As discussed with @gshank and @dbeatty10.... For consistency, we should have this functionality able to be set in all 3 places: env var, project flags, and CLI flag. Related issue -> https://github.com/dbt-labs/dbt-core/issues/7036
Similar to the include_saved_query flag https://github.com/dbt-labs/dbt-core/blob/c12f6fbf4db774356bd1472045ef4e1873969b08/core/dbt/cli/params.py#L409
Alternatively we could add a new environment variable for DBT_RESOURCE_TYPE (since we already have the --resource-type CLI option)
Proposed new acceptance criteria to expand this solution to all resource types you may want to exclude from certain environments
-
Create a new flag ->
DBT_EXCLUDE_RESOURCE_TYPE/--exclude-resource-type/ etc.- takes last cut after we've done existing selection (
--selectand--exclude) --exclude-resource-typeis mutually exclusive with--resource-type- default -> don't exclude ANY resource types
- include/exclude influences what's selected in your commands, what shows up in your logs, etc; however, all resources should still be included in the manifest artifact
- takes last cut after we've done existing selection (
-
Ideally, we'd also expand
--resource-typeto also be an "include resource types" environment variable, flag, etc (but that can be out of scope of this issue if needed) -
Rename
include_saved_querytoexport_saved_query- keep old name for backwards compatibility
- always include saved queries, but they don't do anything unless you set
export_saved_querytotrue- this is not about excluding/including saved queries, but about whether or not the exports are run - when
export_saved_queryis false, you will see the saved queries in your log but explicitly called out as a no-op (this feels less hidden)
This will allow folks to configure:
- exclude my unit tests in prod
DBT_EXCLUDE_RESOURCE_TYPE = ['unit_test'] - don't export your saved queries in any env except prod
DBT_EXPORT_SAVED_QUERY = false - exclude snapshots in dev
DBT_EXCLUDE_RESOURCE_TYPE= ['snapshot'] - etc.
cc: @jtcohen6 @dbeatty10 @Jstein77
Would be great to add docs here on best practices for what to set this environment variable to (for ci, prod, etc.)
After various conversations, we decided that it didn't make a lot of sense to have this be settable in project flags, since it's really command specific, not project specific.
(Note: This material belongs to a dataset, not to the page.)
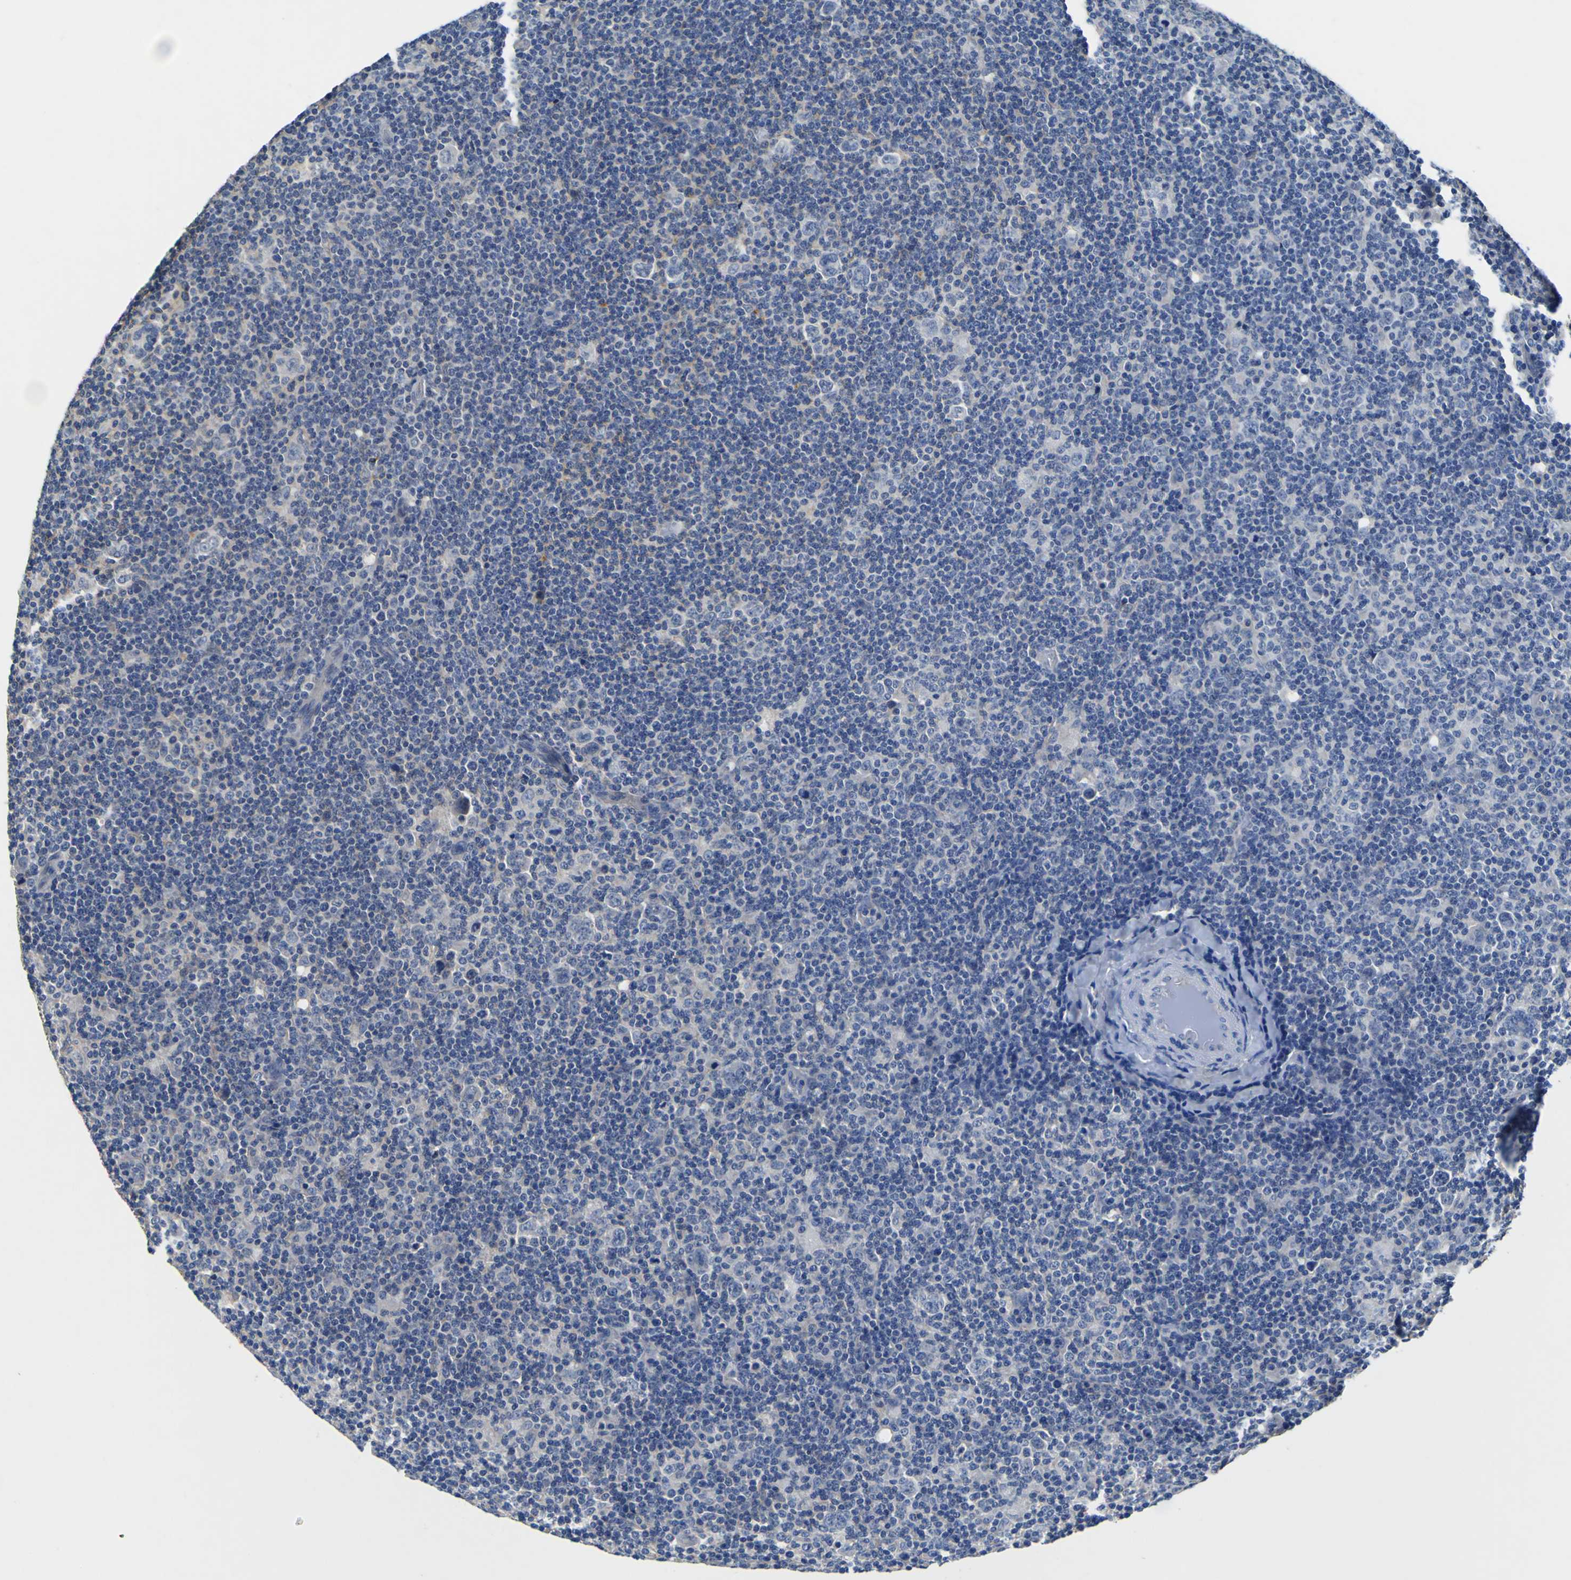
{"staining": {"intensity": "negative", "quantity": "none", "location": "none"}, "tissue": "lymphoma", "cell_type": "Tumor cells", "image_type": "cancer", "snomed": [{"axis": "morphology", "description": "Hodgkin's disease, NOS"}, {"axis": "topography", "description": "Lymph node"}], "caption": "IHC of human lymphoma demonstrates no positivity in tumor cells.", "gene": "EPHB4", "patient": {"sex": "female", "age": 57}}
So we're going to implement env vars and cli params. This applies to three commands: build, list, and clone.
Does this not apply for run or test?
No. The only commands that use this are those three.
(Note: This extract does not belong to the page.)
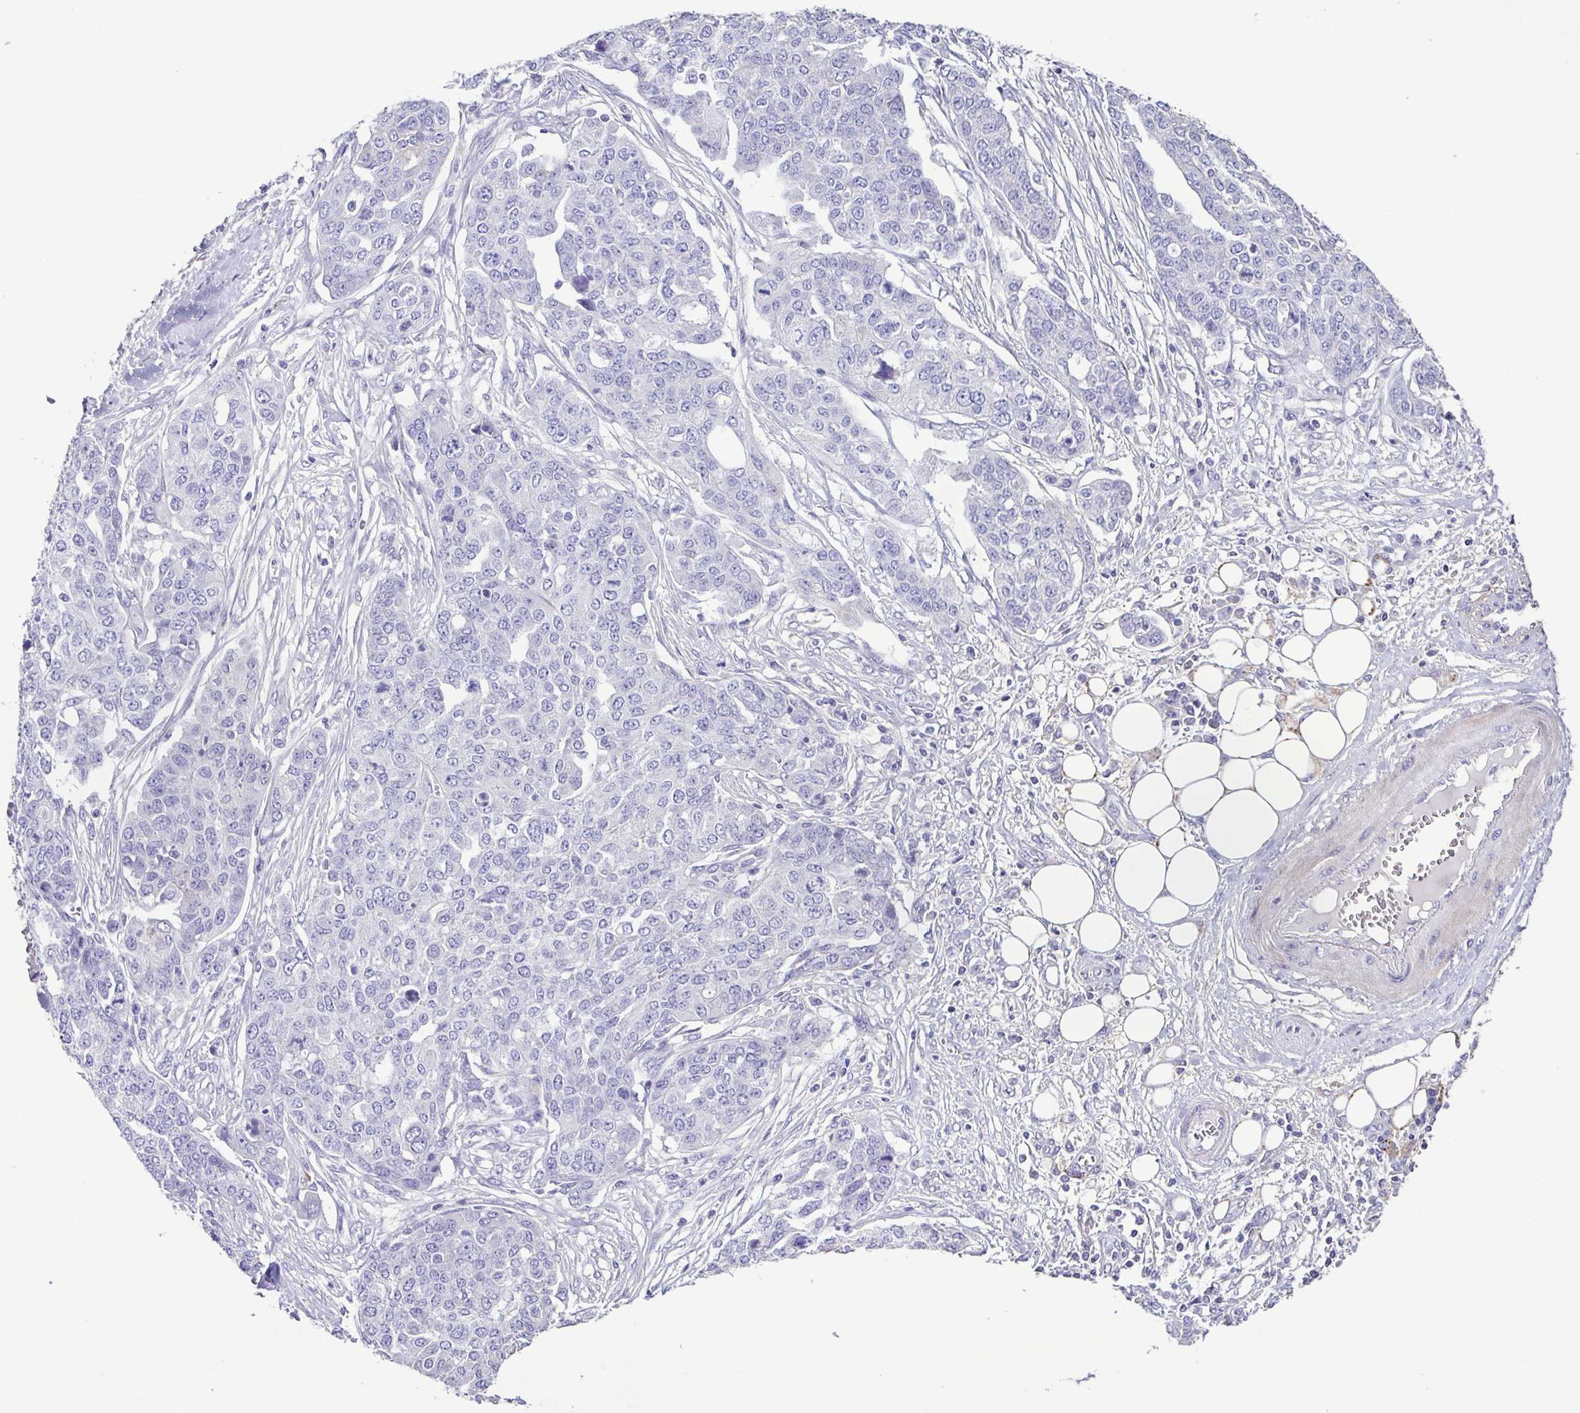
{"staining": {"intensity": "negative", "quantity": "none", "location": "none"}, "tissue": "ovarian cancer", "cell_type": "Tumor cells", "image_type": "cancer", "snomed": [{"axis": "morphology", "description": "Cystadenocarcinoma, serous, NOS"}, {"axis": "topography", "description": "Soft tissue"}, {"axis": "topography", "description": "Ovary"}], "caption": "Immunohistochemical staining of human ovarian cancer (serous cystadenocarcinoma) displays no significant positivity in tumor cells.", "gene": "PLA2G4E", "patient": {"sex": "female", "age": 57}}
I guess you could change that... but that would be a different ticket, I think.
Hello! How do you actually achieve this:
exclude snapshots in dev DBT_EXCLUDE_RESOURCE_TYPE= ['snapshot']
we also want to exclude them but couldn't figure out how other than maybe adding enabled: "{{ var('is_prod', false) | as_bool }}" or something in the config of snapshots.
You can use the --exclude-resource-type flag (docs here) or the associated environment variable DBT_EXCLUDE_RESOURCE_TYPES (see here).
How do you use it so it so it applies it only when target == prod? It's the exclusion depending on the target that I couldn't figure out.
You can set the environment variable equal to something different in each of your environments. Here's some docs on how this works in dbt Cloud.
In our case the environment doesn't change, only the target. So it'll go in the line of setting the exclude resource type variable depending on the target using jinja in the dbt_project.yml. Thanks for the pointers!